*SUPPLIED DATA*.
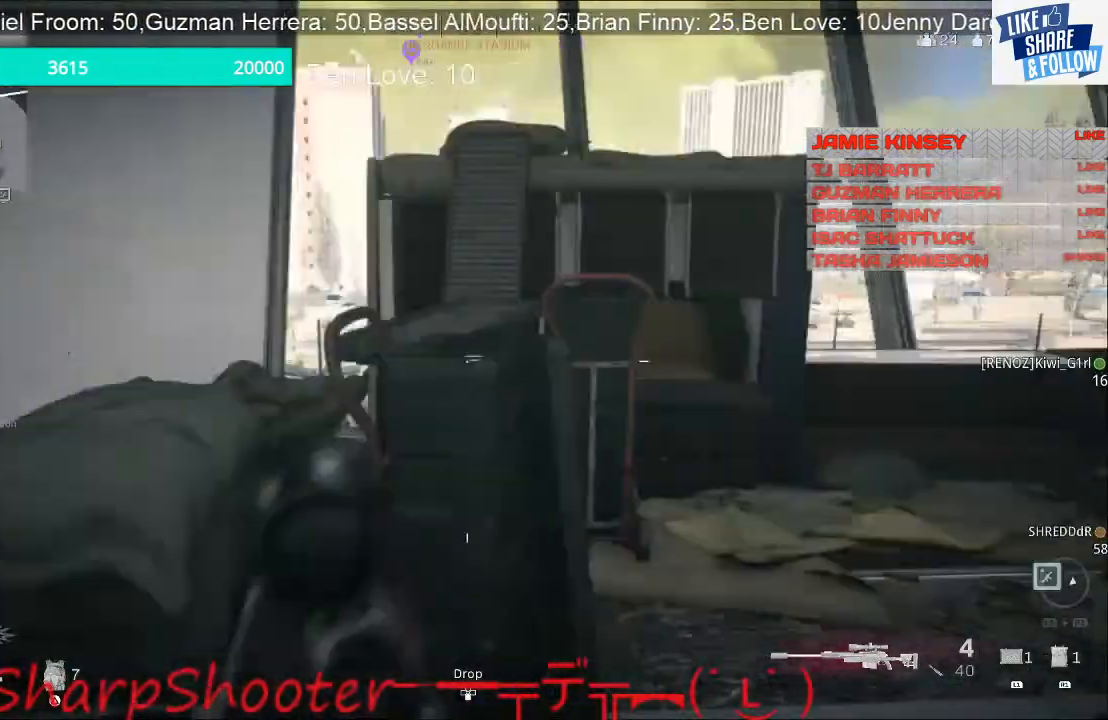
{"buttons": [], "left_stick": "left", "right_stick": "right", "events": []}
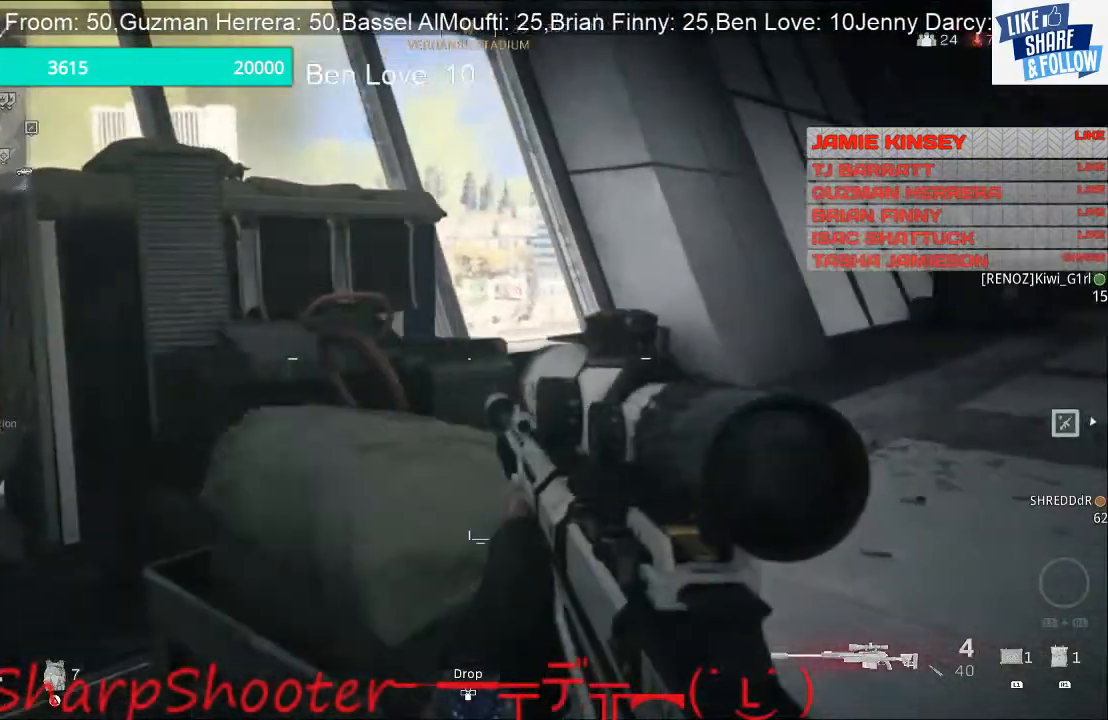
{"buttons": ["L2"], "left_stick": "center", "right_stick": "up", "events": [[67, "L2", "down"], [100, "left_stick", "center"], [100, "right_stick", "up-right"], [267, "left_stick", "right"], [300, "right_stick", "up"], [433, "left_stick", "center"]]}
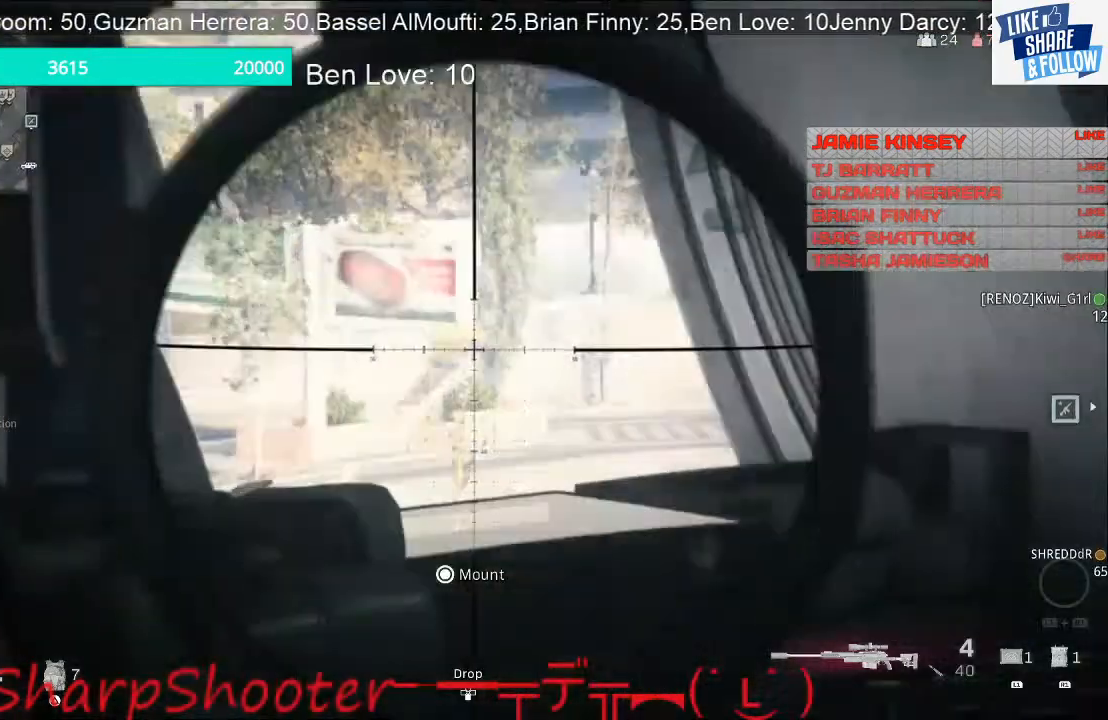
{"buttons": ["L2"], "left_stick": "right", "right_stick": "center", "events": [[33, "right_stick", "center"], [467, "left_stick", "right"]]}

---

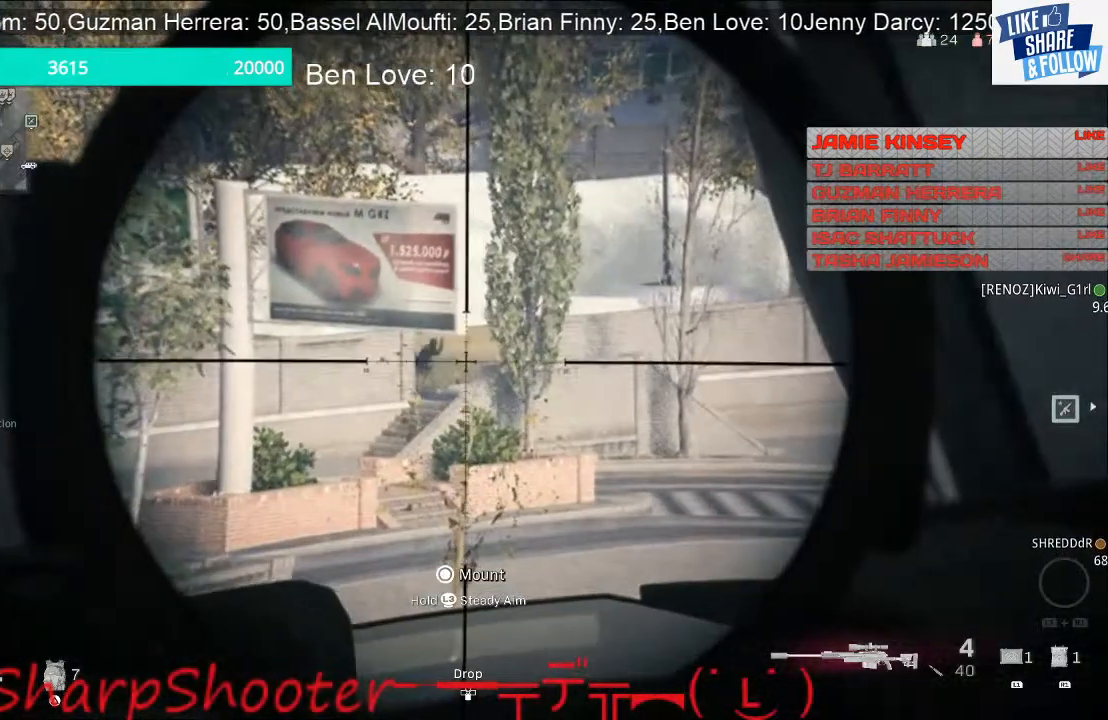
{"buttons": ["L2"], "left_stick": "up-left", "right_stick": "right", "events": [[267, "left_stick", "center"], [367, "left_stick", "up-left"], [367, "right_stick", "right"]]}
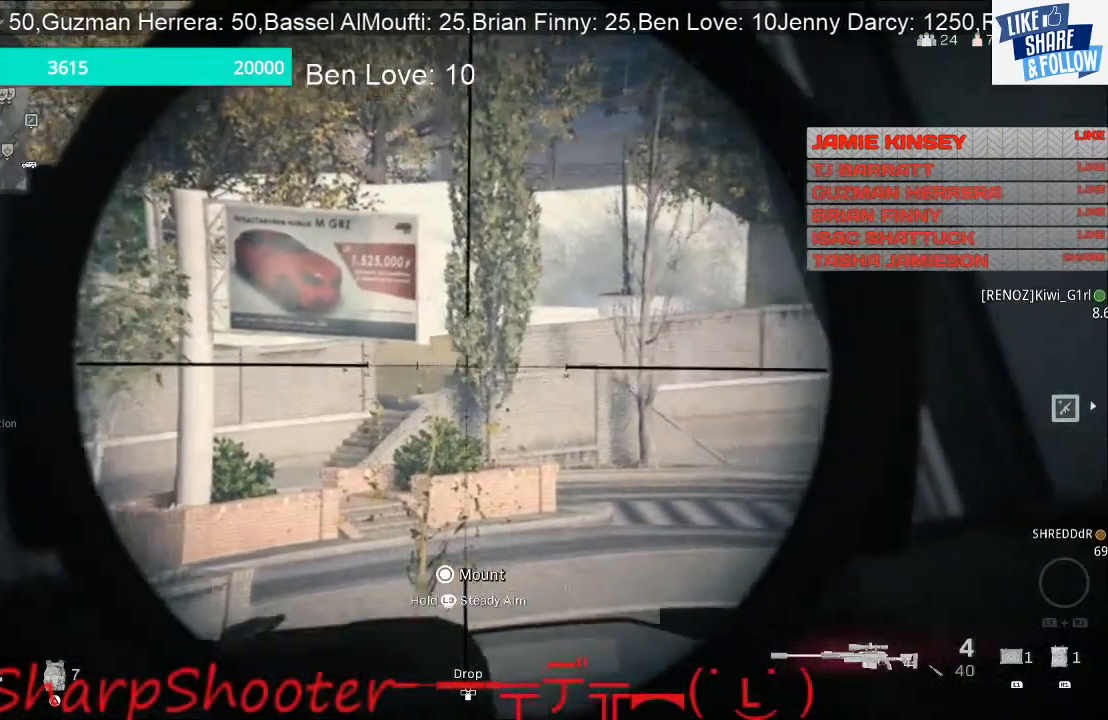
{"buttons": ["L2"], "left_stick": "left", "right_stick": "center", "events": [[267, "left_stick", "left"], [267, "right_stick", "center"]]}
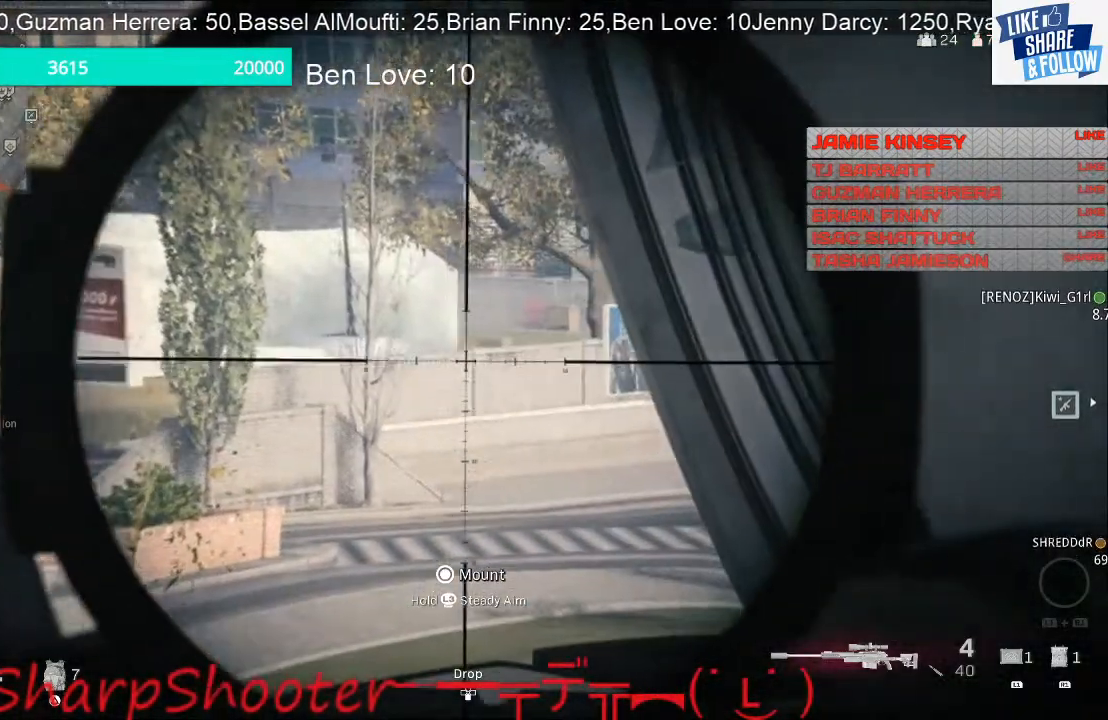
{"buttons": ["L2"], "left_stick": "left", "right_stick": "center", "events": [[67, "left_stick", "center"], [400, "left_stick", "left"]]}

* * *

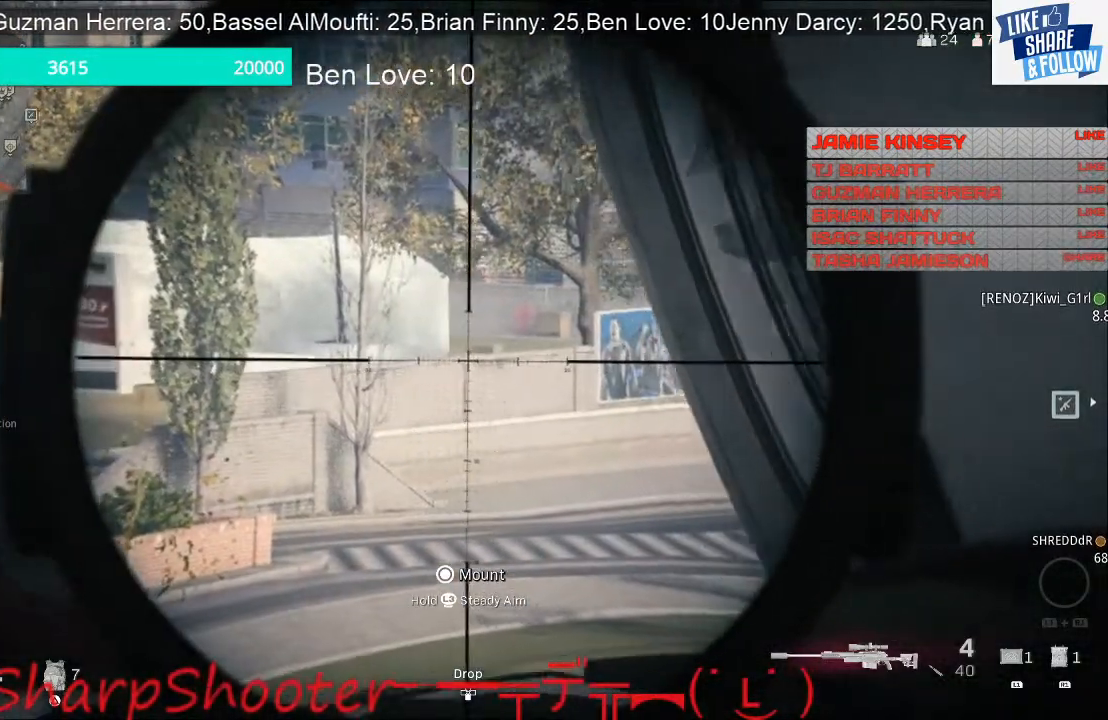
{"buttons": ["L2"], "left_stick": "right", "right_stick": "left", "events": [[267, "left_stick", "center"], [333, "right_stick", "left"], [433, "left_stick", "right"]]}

*AIM OF THE EXERCISE*.
Scan the material above for the string "center", returning each line that contains it.

*TASK OUTPUT*.
{"buttons": ["L2"], "left_stick": "center", "right_stick": "up", "events": [[67, "L2", "down"], [100, "left_stick", "center"], [100, "right_stick", "up-right"], [267, "left_stick", "right"], [300, "right_stick", "up"], [433, "left_stick", "center"]]}
{"buttons": ["L2"], "left_stick": "right", "right_stick": "center", "events": [[33, "right_stick", "center"], [467, "left_stick", "right"]]}
{"buttons": ["L2"], "left_stick": "up-left", "right_stick": "right", "events": [[267, "left_stick", "center"], [367, "left_stick", "up-left"], [367, "right_stick", "right"]]}
{"buttons": ["L2"], "left_stick": "left", "right_stick": "center", "events": [[267, "left_stick", "left"], [267, "right_stick", "center"]]}
{"buttons": ["L2"], "left_stick": "left", "right_stick": "center", "events": [[67, "left_stick", "center"], [400, "left_stick", "left"]]}
{"buttons": ["L2"], "left_stick": "right", "right_stick": "left", "events": [[267, "left_stick", "center"], [333, "right_stick", "left"], [433, "left_stick", "right"]]}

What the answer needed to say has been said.